Thursday, February 11, 2010

Pinball (Haruki Murakami)

Reading Haruki Murakami's works is like seeing through the mist. At times you can't see anything at all, even though you have a hunch that something wonderful is out there. Other times the mist parts just enough to allow you a view of what's beyond--although you can never be really sure what it is, everything's so blur and all. Pinball--Murakami-sensei's second novel--is of the latter category.

The novel is about pinball. At least half of it is. The novel consists of two voices, first person's and third person's. Interestingly, the two stories run parallel to each other. It means that, despite taking place around the same time, these stories never come to a point where they intersect. (Flashback aside, that is.)

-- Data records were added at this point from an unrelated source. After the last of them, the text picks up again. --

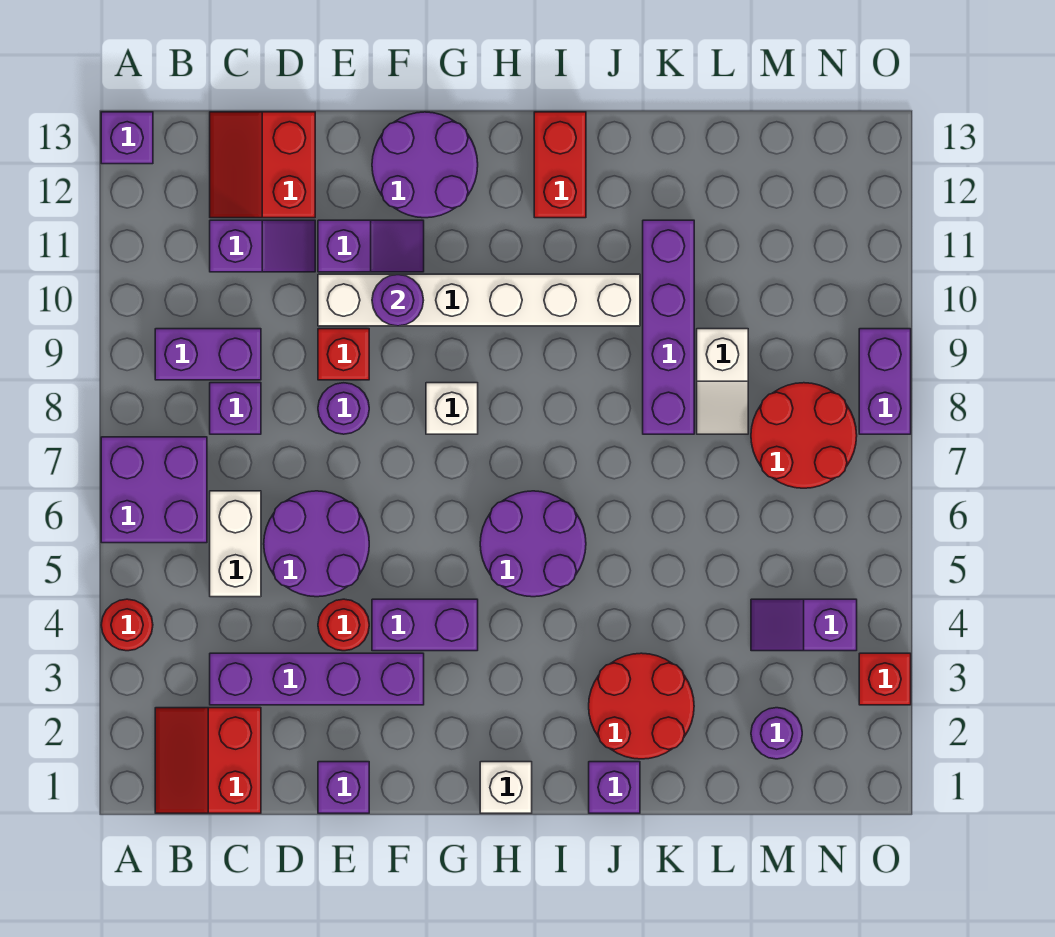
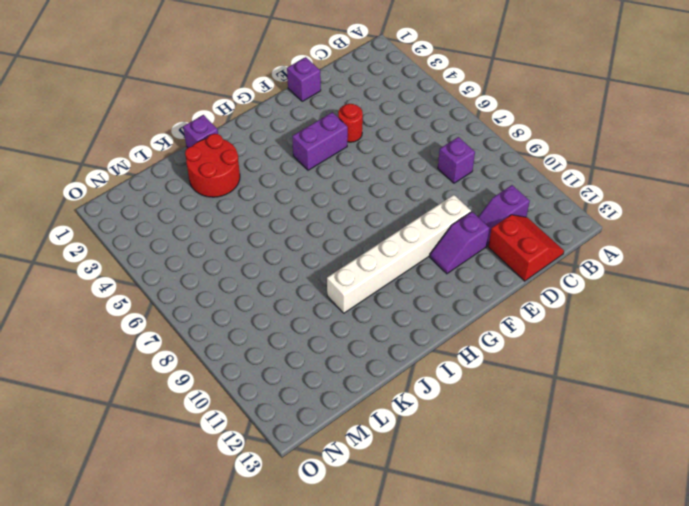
none -> red 1x1 round brick [101,599,153,651]
none -> purple 2x2 brick [101,437,207,543]
none -> purple 1x1 brick [101,112,153,164]
none -> red 2x2 slope [155,708,261,813]

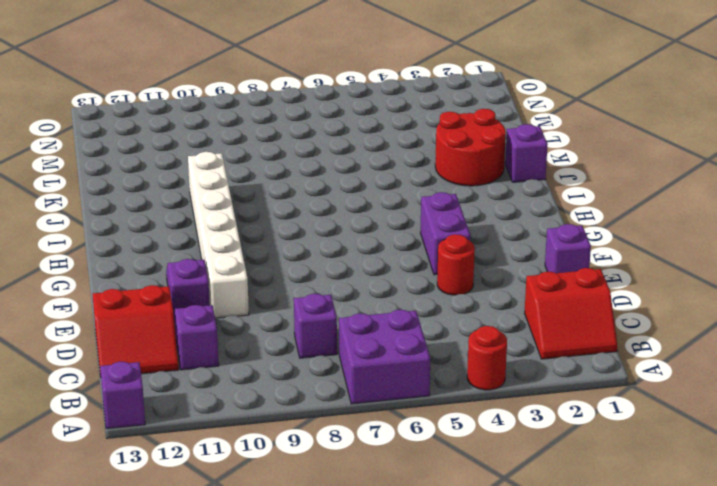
none -> purple 1x2 brick [155,329,261,380]
none -> purple 1x4 brick [210,653,424,705]
none -> white 1x2 brick [210,491,261,597]
none -> purple 2x2 round brick [264,491,369,597]

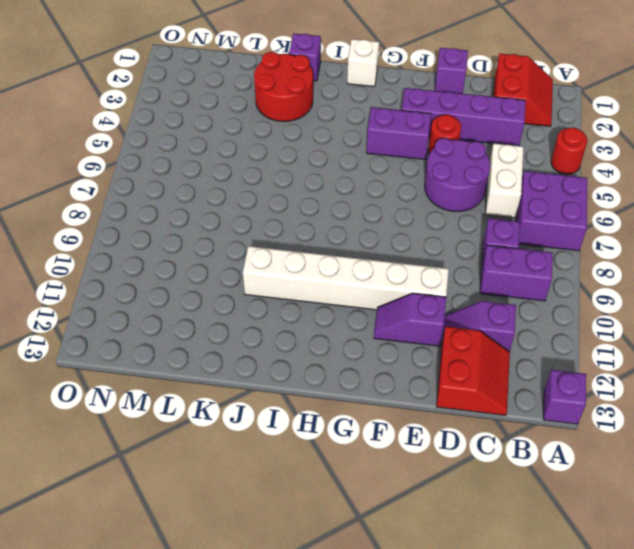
none -> purple 1x1 round brick [318,383,369,434]
none -> red 1x1 brick [318,329,369,380]
none -> purple 2x2 round brick [372,112,478,218]
none -> white 1x1 brick [426,383,478,434]

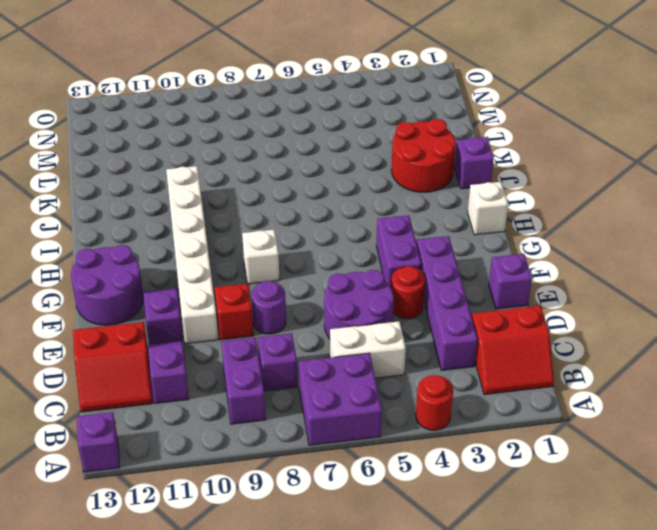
none -> purple 2x2 round brick [480,491,586,597]
none -> red 1x2 brick [534,112,586,218]
none -> purple 1x4 brick [643,220,694,434]
none -> white 1x2 slope [697,329,748,434]

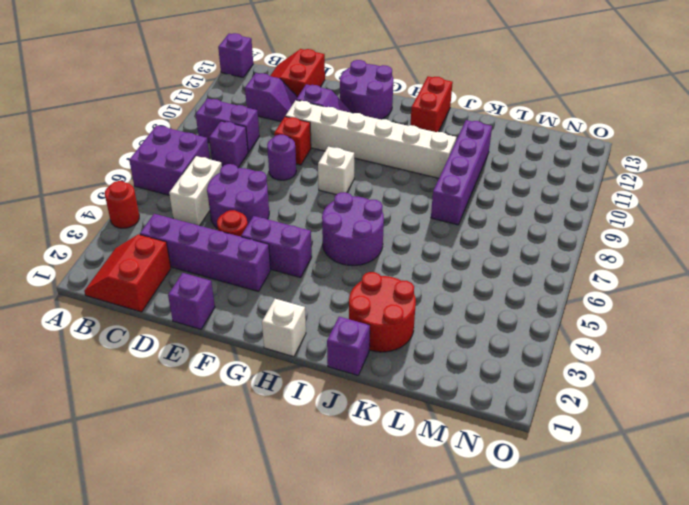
none -> white 1x2 slope [697,329,748,434]
none -> purple 1x1 round brick [751,708,802,759]
none -> purple 1x2 slope [751,599,857,651]
none -> red 2x2 round brick [751,383,857,488]

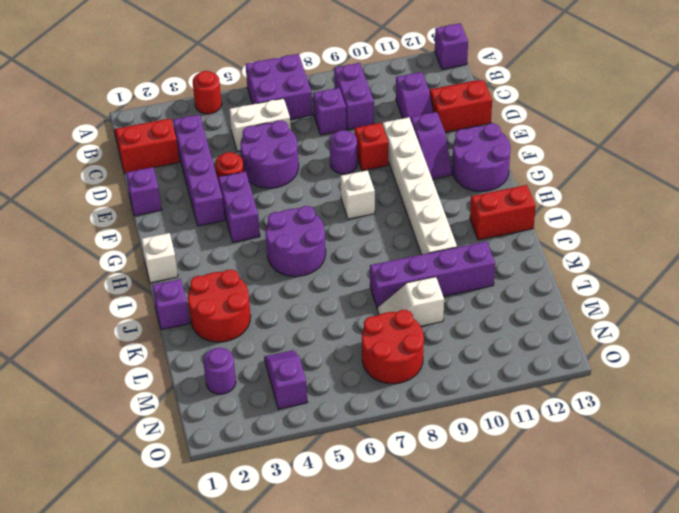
none -> red 1x1 brick [859,653,911,705]
none -> purple 1x2 brick [859,329,911,434]
none -> purple 1x1 round brick [372,275,424,326]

"I" spent his days by working for his translation company, fooling around with a pair of identical twins, and walking round the golf course. At one point he had an inexplicable urge to locate a particular Pinball machine, a three-flipper "Spaceship", with which he had had a brief period of "honeymoon". On the other hand a friend and fellow three-flipper Spaceship player, Nezumi (Rat in English) continued living uneventfully in his hometown, having an indefinable relationship with a woman, hanging out alone at J's Bar, and basically doing nothing.

You might be wondering, What the hell is it all about? What's the point in a story about people looking for a Pinball machine? I know better than to ask such question. I squint harder through the obscurity and vaguely see something within the seemingly trivial story. Suspended animation, that's what it's all about, even though--I hasten to add, again--I might be wrong.

I particularly love these lines from the book: "Pinball machines...won't lead you anywhere.... Replay, replay, replay.... So persistently you'd swear a game of pinball aspired to perpetuity. We ourselves will never know much of perpetuity. But we can get a faint inkling of what it's like. The object of pinball lies not in self-expression, but in self-revolt. Not in the expansion of the ego, but in its compression. Not in extractive analysis, but in inclusive subsumption."

You don't need a Pinball machine in order for that to happen, really. Sometimes you go on living without thinking, just going through the motions, that before you know it, you have lose yourself. That's what I call suspended animation. You're constantly doing something, but you're not really doing anything. (Still, I must confess, it's good to lose your self now and then. Playing video games--or pinball, for that matter--is a good way to achieve such sense of detachment.)

Sooner or later, some of us would have to decide whether to get out or to stick to it. The book ends with a breakthrough of some sort from both camps. "I" said goodbye to the three-flipper Spaceship and the twin girls, and Nezumi willed himself to leave his hometown because he "gotta go". For the time being, though, I'm still living in limbo, in the world of pinball.

Note: Try listening to Radiohead's "How to Disappear Completely" while reading Pinball. They make perfect match, I reckon.